中医学学習

夏風邪

この時期暑いはずなのに、「風邪を引いた」という方が多く見られる傾向があります。
症状はおおよそ、セキ、水っぽい鼻水、のどの痛みがほとんどです。
 

中医で風邪を引くメカニズム

中医の考えでは、気の低下=つまりは免疫力低下が起こり、「外邪」と呼ばれる外的気候変化や細菌・ウイルスなどを体が受け入れてしまいます。
 
外邪を受け入れることで、症状を起こします。これを「外感」と呼びます。当然、免疫力が低下の状態なので、体の中へと侵攻していきます。
 
外感の基本特徴は、みなさんが葛根湯を飲むような症状が多く「首・肩・背中のこわばり、発熱、悪寒」を主症状とします。これ以外であれば、体の中へと邪気侵攻の可能性が考えられます。
 

夏特有の病的原因

本来夏には、暑さに湿気を伴う気象状態を原因にする外感をおこしやすくなります。それを「暑湿」といい、風邪の症状に加え、体が蒸し暑く感じる発熱・体の重だるさ・食欲不振・食べても味が感じにくいなどの症状が現れるようになります。
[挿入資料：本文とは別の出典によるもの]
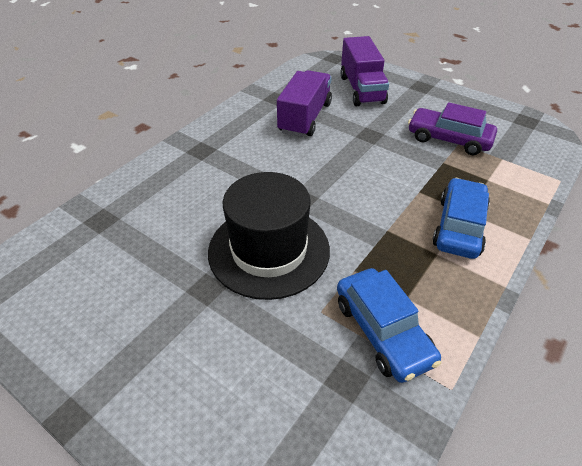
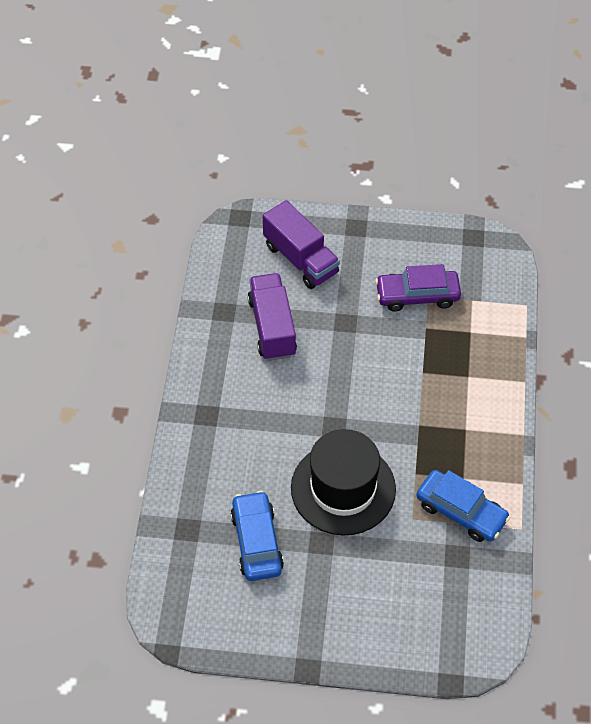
camera: 30 degrees left, 10 degrees up
blue car [432,178,490,259] -> blue car moved to [230,491,284,581]

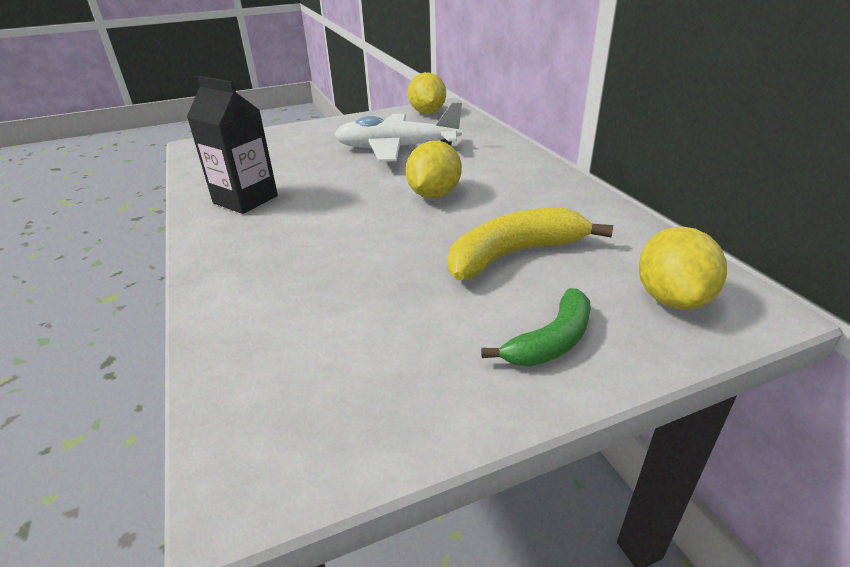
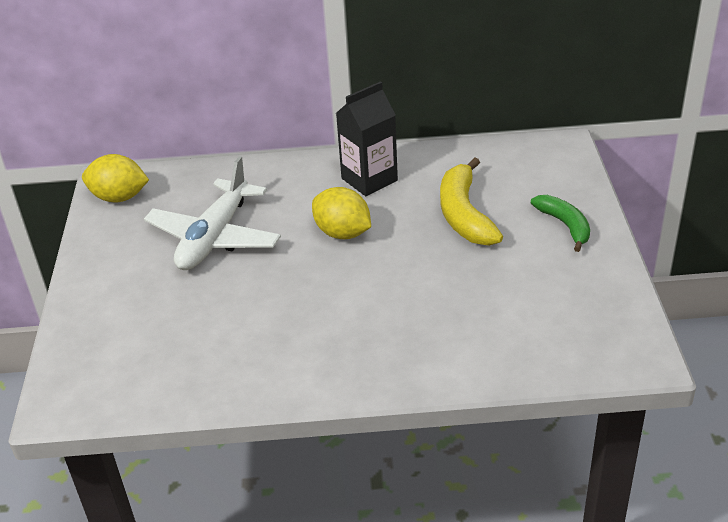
camera: 70 degrees left, 5 degrees up
black carton [187,76,278,214] -> black carton moved to [336,81,398,196]
yellow lemon [639,226,727,310] -> none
しかし、最近は夏特有な風邪の原因以外にも、新たに異なる原因があることも懸念されています。

 

昨今の夏風邪の原因

この時期の咳や水っぽい鼻水・のどの痛みは、エアコンの冷え、冷たい飲食を原因とすること多くなります。猛暑が続く、エアコンの使用やアイスや冷たい飲物を飲食する機会が増えてきます。
 
エアコンは、冷気のほかに風を送ります。風は、乾燥をさせますので、ノドの乾燥による痛みを一層増させてしまいます。また、夏は発汗するので毛穴が開きやすく、毛穴から邪気が入っていきます。
 
冷たい飲食は、胃の乾燥機能を低下させて、水分代謝を悪くすることで湿気を作り出します。湿気が固まると痰へと変化します。
 
このような状態が複雑に絡みあい、痰がノドに溜まり、熱・冷え・乾燥で固まり、胸のあたりに違和感がある乾いたセキや水っぽいセキへと様相を変えていきます。
また、熱が強ければ、粘り気のある黄色に近い痰や鼻水が、冷えの要素が強ければ水っぽい鼻水を伴います。
 

夏風邪の治療

本来の夏風邪であれば、体の湿気を取り除き熱を発散させることで治療をします。市販薬ではありますが、「藿香正気散(かっこうしょうきさん)」などを使います。
 
熱が強ければ、熱を冷ます薬に加えて、少し喉を潤す薬を使います。ただし痰があるので、痰を作る根本にある胃の機能の改善が必要になります。麦門冬湯や滋陰降火湯なども選択肢に加えられます。ノドの痛みだけならば、桔梗湯を使い少陰の火を降ろします選択肢も考慮できます。
 
冷えが強ければ、温める薬を使います。肺や胃を温める薬を使いますが、特にショウガ・カンキョウなどが配合された漢方が使い勝手が良いでしょう。例えば小青竜湯がこれに当たります。
 

食べ物でどうにか出来ないか?

考えてみました。中医漢方の考えでは、症状には気の方向性ということを考えます。セキやノドの痛みは気の逆流(気上逆)、水っぽい鼻水は気の保持力低下(気失封蔵)、痛みは流れが停滞あるいは栄養不足(気不通、血不栄)となります。
そこで大事なのは味と食べ物の持つ性質です。
 

味の基本

酸味は収める。辛味は発散する。塩辛さは水分を吸収。甘味は心を緩やかにして、脾胃を補う味。苦味は、気を降ろし、骨を固めます。
 
味の組合せも大事になります。酸味+甘味or苦味+甘味=陰を生じる。辛味+甘味=陽を生じる。
 
以上のような原則があります。漢方生薬の組み合わせも、この原則により成り立ちます。
 

食物の性質

 
次に性質の考えをここで記載します。大きく3種類で分けるのであれば、温・平・寒です。もう少し細かい区分がありますが、ここでは割愛します。要は冷やすか温めるかということです。
セキ・鼻水などは抑えることに重点が置かれるのであれば、酸味で抑える事が出来ます。
 
風邪で有名な葛根湯は、この様な夏風邪には少々力不足は否めません。ただし、効果が出ないとも言いません。